Records from a data collection:
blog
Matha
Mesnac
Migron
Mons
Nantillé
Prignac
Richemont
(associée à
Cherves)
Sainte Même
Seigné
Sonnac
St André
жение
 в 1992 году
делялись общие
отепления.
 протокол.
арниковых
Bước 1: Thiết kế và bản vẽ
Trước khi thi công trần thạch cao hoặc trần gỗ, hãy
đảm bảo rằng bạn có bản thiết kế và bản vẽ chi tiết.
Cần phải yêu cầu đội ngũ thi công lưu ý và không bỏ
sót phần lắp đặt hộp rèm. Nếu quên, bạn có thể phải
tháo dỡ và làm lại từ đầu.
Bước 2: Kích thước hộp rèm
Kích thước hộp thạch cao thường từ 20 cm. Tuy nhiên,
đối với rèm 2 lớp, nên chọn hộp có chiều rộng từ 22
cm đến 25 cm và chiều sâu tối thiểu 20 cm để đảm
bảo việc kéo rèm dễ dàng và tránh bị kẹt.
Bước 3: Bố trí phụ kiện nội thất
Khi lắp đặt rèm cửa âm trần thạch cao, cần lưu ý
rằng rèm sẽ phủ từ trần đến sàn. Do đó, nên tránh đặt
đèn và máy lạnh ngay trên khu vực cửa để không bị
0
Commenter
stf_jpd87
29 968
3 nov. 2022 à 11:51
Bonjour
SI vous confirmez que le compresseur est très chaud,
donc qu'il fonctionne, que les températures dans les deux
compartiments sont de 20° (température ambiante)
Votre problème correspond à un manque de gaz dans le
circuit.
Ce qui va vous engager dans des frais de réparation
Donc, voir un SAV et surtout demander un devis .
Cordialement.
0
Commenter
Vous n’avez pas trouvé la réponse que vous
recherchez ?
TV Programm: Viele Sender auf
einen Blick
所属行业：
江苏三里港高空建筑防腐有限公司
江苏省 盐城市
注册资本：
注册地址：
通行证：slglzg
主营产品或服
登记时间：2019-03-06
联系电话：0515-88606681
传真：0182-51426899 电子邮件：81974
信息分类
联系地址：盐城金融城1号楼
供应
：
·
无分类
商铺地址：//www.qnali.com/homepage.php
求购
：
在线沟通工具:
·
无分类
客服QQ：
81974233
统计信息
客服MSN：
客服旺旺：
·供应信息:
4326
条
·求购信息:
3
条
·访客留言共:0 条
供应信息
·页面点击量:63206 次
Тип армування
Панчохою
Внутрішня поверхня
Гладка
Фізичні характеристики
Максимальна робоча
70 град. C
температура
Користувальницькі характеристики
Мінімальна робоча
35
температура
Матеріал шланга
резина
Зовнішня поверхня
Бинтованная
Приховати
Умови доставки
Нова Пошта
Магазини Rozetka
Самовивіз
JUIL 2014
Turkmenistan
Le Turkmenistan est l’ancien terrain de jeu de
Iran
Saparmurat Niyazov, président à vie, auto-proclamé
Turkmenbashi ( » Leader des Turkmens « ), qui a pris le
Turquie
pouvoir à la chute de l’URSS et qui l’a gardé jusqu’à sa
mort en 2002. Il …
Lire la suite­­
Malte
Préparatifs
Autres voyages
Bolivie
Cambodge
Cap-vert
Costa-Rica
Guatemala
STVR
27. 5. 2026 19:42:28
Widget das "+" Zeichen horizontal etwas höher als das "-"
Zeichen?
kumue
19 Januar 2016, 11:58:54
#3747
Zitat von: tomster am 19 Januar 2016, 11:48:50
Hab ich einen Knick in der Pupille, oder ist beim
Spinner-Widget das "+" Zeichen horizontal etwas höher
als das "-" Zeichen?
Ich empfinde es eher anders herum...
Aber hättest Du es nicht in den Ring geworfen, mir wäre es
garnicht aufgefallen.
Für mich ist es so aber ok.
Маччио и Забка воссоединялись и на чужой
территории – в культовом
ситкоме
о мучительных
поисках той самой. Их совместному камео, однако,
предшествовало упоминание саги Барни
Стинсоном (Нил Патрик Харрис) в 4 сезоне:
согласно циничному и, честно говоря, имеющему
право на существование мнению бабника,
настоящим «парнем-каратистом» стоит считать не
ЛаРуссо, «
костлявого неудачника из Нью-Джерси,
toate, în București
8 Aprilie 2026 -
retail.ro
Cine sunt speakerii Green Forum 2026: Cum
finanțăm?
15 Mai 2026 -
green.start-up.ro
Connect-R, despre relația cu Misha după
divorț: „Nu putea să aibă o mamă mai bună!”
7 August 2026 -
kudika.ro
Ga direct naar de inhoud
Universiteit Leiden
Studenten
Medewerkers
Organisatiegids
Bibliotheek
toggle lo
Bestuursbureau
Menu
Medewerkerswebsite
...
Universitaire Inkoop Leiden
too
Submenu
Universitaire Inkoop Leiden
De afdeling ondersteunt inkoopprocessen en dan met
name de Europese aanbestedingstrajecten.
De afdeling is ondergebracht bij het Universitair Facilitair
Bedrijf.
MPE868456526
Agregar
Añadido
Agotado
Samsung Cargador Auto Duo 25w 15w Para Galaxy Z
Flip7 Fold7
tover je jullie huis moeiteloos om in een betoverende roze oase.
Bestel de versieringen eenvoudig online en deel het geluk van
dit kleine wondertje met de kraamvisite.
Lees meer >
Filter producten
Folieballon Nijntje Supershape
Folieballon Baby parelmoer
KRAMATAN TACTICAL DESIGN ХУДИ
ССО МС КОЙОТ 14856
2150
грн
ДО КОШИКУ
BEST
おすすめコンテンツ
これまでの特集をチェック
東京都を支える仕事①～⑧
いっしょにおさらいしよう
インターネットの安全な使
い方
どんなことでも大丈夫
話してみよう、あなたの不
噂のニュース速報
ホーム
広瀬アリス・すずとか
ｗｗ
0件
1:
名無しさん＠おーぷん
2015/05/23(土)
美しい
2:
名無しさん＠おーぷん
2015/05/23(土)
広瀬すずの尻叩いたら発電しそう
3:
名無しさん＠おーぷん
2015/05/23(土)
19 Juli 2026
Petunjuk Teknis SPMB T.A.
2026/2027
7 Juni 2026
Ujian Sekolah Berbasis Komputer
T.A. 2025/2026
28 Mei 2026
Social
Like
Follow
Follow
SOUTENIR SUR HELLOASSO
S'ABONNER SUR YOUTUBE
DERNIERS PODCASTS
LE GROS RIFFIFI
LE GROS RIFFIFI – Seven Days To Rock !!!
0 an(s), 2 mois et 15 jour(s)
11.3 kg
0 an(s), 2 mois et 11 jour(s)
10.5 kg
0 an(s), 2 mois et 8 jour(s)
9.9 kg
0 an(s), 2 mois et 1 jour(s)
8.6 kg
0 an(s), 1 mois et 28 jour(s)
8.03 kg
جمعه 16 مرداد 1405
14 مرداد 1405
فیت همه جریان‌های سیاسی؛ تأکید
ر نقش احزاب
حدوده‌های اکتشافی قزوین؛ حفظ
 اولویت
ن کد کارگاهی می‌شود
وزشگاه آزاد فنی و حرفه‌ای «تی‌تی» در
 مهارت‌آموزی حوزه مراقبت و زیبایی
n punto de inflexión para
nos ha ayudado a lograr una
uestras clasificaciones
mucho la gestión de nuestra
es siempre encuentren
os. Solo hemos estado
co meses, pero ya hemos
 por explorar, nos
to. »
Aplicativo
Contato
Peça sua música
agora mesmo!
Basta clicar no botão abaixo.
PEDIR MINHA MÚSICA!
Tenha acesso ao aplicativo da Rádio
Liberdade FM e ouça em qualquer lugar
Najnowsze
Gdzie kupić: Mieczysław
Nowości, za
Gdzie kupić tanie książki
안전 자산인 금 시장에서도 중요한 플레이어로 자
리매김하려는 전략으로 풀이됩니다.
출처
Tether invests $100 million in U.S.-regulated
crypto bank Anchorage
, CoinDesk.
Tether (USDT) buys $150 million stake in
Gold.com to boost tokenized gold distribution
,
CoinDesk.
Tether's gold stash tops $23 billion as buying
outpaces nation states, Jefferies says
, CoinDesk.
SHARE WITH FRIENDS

Try it — Using the records above, copy each line that contains "thạch".

Response below —
Trước khi thi công trần thạch cao hoặc trần gỗ, hãy
Kích thước hộp thạch cao thường từ 20 cm. Tuy nhiên,
Khi lắp đặt rèm cửa âm trần thạch cao, cần lưu ý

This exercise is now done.